Ever since Chiwetel Ejiofor (pronounced Chew-it-tell Edge-oh-for) crossed the Atlantic in 1997's Amistad, Hollywood has been making room for this Brit-born actor. One look at him on-screen and it's clear why: The 32-year-old stage vet both mesmerizes and makes you think. In Dirty Pretty Things, he mans up as a dignified immigrant doctor turned cabbie; in HBO's Tsunami, he strips away just enough machismo to play a broken father accepting his daughter's death. His villainous swagger as a Detroit drug lord in Four Brothers speaks volumes. Now
Ejiofor steals scenes as Don Cheadle's best friend and boss, Dewey Hughes, in this month's Talk to Me, a biopic about the prominent role a radio show played in the post-Civil Rights Movement in Washington, D.C.
"Dewey and I talked at great length about the history of it all-the music, the politics, the way radio became the voice of the movement," says Ejiofor. "It was just a really exciting period to even dive into, so I felt pretty good about the whole thing."
Directed by Kasi Lemmons, the film also explores the complexities of male friendships, a subject Ejiofor didn't mind untangling on-screen. "This story is essentially about the relationship of two guys over a few decades," he explains.

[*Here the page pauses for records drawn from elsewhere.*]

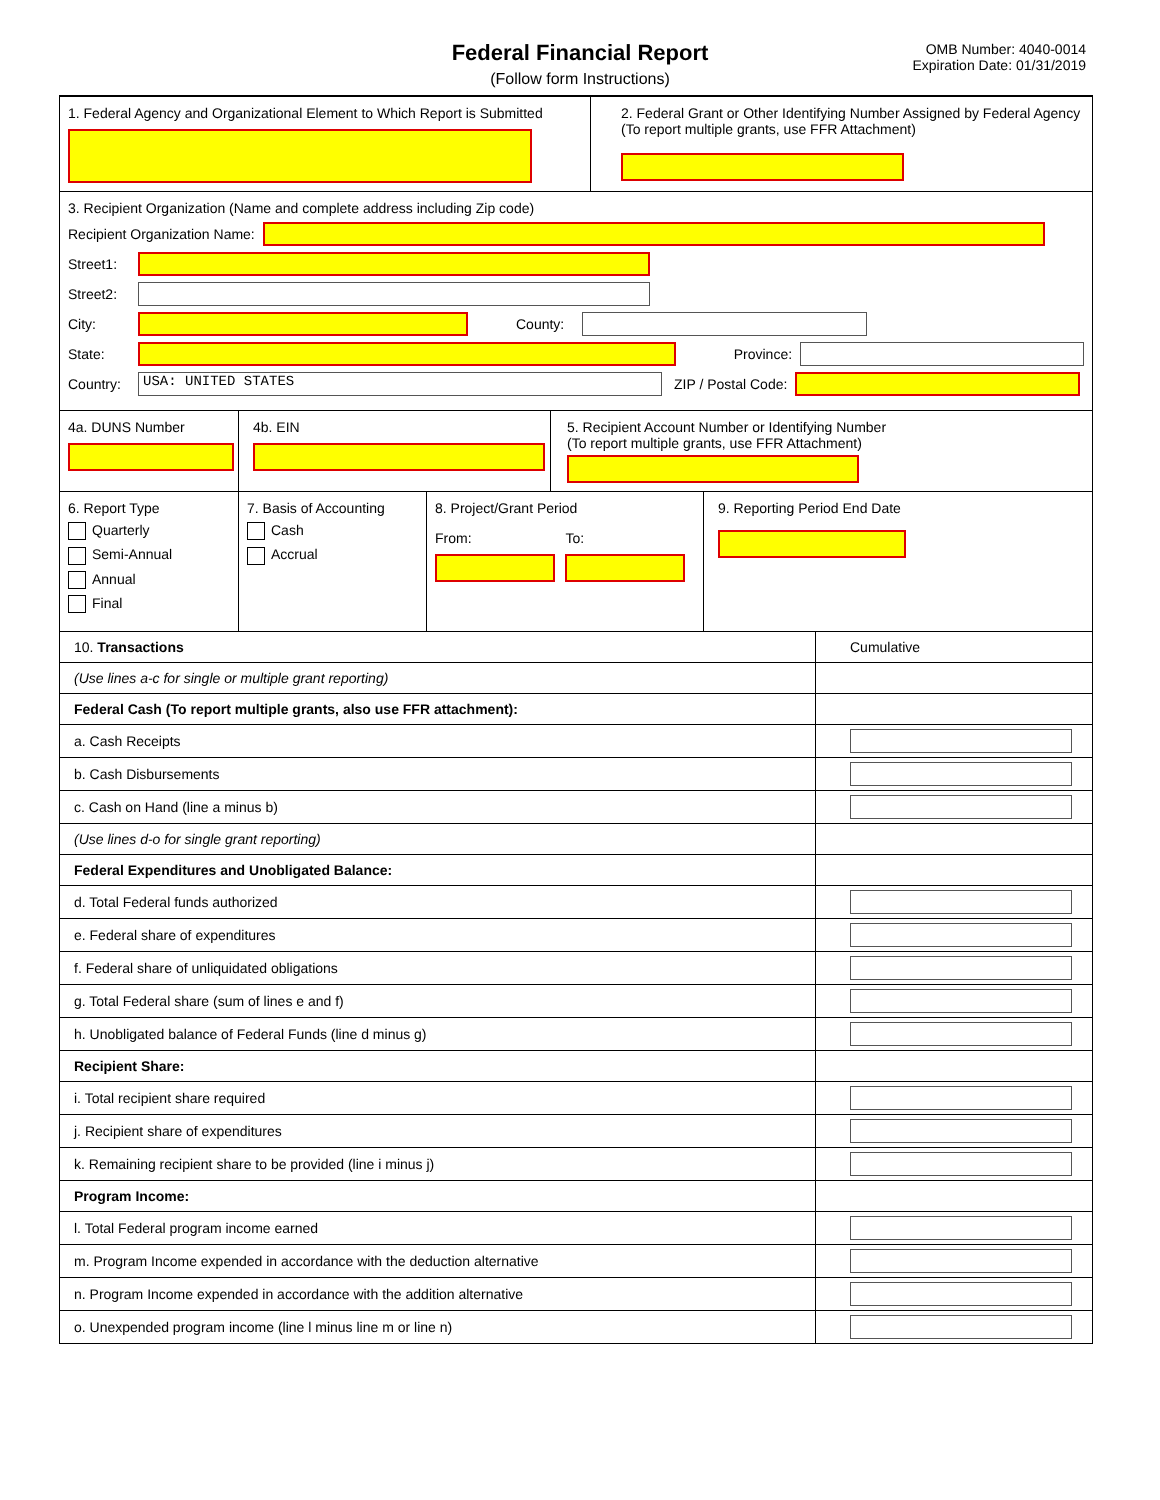Federal Financial Report
(Follow form Instructions)
OMB Number: 4040-0014
Expiration Date: 01/31/2019
1. Federal Agency and Organizational Element to Which Report is Submitted
2. Federal Grant or Other Identifying Number Assigned by Federal Agency (To report multiple grants, use FFR Attachment)
3. Recipient Organization (Name and complete address including Zip code)
Recipient Organization Name:
Street1:
Street2:
City: County:
State: Province:
Country:
USA: UNITED STATES
ZIP / Postal Code:
4a. DUNS Number 4b. EIN 5. Recipient Account Number or Identifying Number
(To report multiple grants, use FFR Attachment)
6. Report Type
Quarterly
Semi-Annual
Annual
Final
7. Basis of Accounting
Cash
Accrual
8. Project/Grant Period
From: To:
9. Reporting Period End Date
| 10. Transactions | Cumulative |
| (Use lines a-c for single or multiple grant reporting) | |
| Federal Cash (To report multiple grants, also use FFR attachment): | |
| a. Cash Receipts | |
| b. Cash Disbursements | |
| c. Cash on Hand (line a minus b) | |
| (Use lines d-o for single grant reporting) | |
| Federal Expenditures and Unobligated Balance: | |
| d. Total Federal funds authorized | |
| e. Federal share of expenditures | |
| f. Federal share of unliquidated obligations | |
| g. Total Federal share (sum of lines e and f) | |
| h. Unobligated balance of Federal Funds (line d minus g) | |
| Recipient Share: | |
| i. Total recipient share required | |
| j. Recipient share of expenditures | |
| k. Remaining recipient share to be provided (line i minus j) | |
| Program Income: | |
| l. Total Federal program income earned | |
| m. Program Income expended in accordance with the deduction alternative | |
| n. Program Income expended in accordance with the addition alternative | |
| o. Unexpended program income (line l minus line m or line n) | |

"Kasi, who has a real good understanding of masculine sensitivity, wanted to show the formation of their friendship and the love they had for each other."
Ejiofor's long-standing love for 1970's music made his immersion into the movie's setting even better. "Back then, that's when music was music. Those tunes just survive."
Male bonding and pure soul? Ejiofor gives us something to chew on this summer.